Problem to work on: Format the text lines of the entries below as a JSON list of strings, one string per line, skipping blank lines and leaving out the pictures.

--

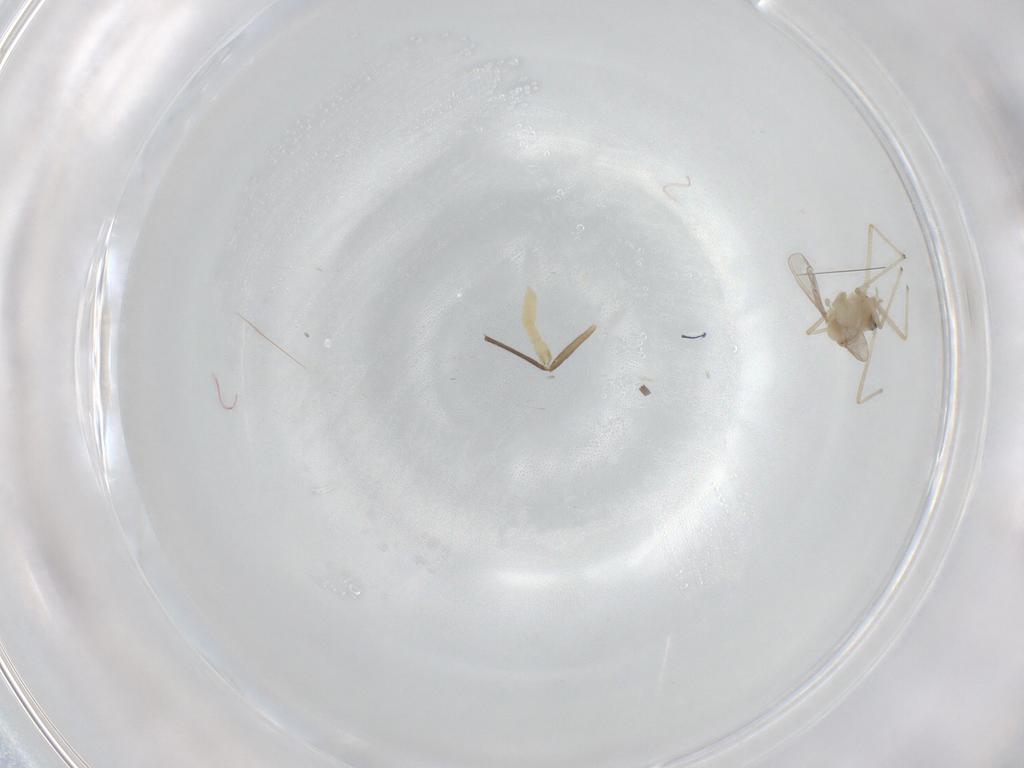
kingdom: Animalia
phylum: Arthropoda
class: Insecta
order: Diptera
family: Chironomidae
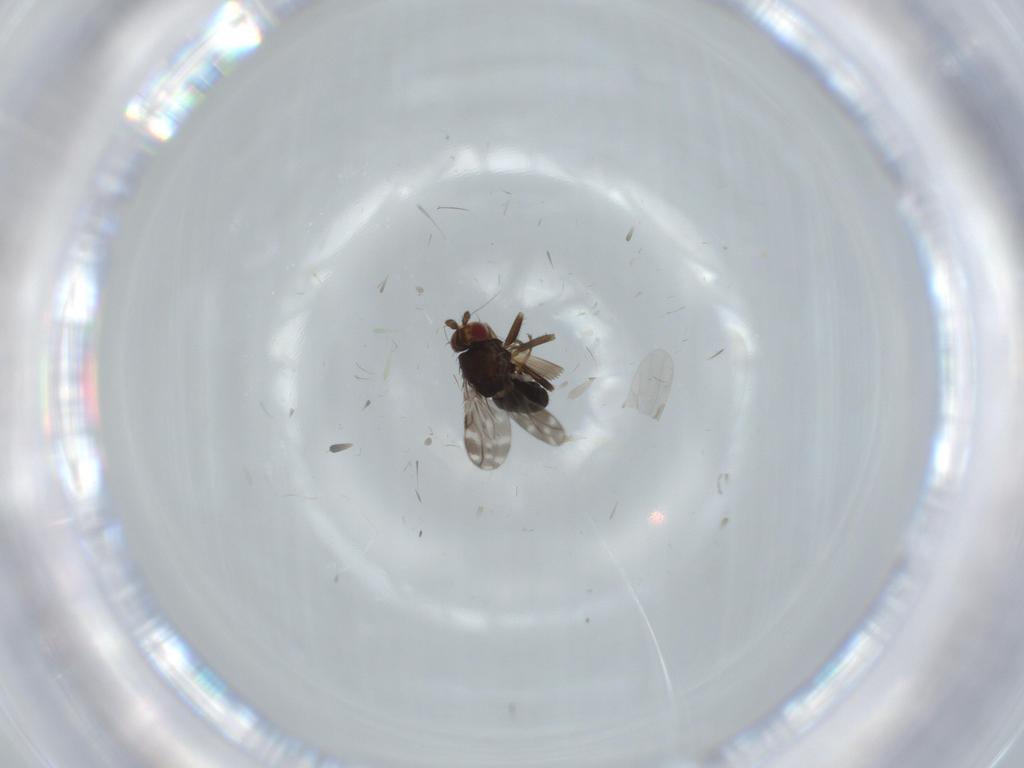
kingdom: Animalia
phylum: Arthropoda
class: Insecta
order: Diptera
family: Sphaeroceridae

--

Output below:
[
  "kingdom: Animalia",
  "phylum: Arthropoda",
  "class: Insecta",
  "order: Diptera",
  "family: Chironomidae",
  "kingdom: Animalia",
  "phylum: Arthropoda",
  "class: Insecta",
  "order: Diptera",
  "family: Sphaeroceridae"
]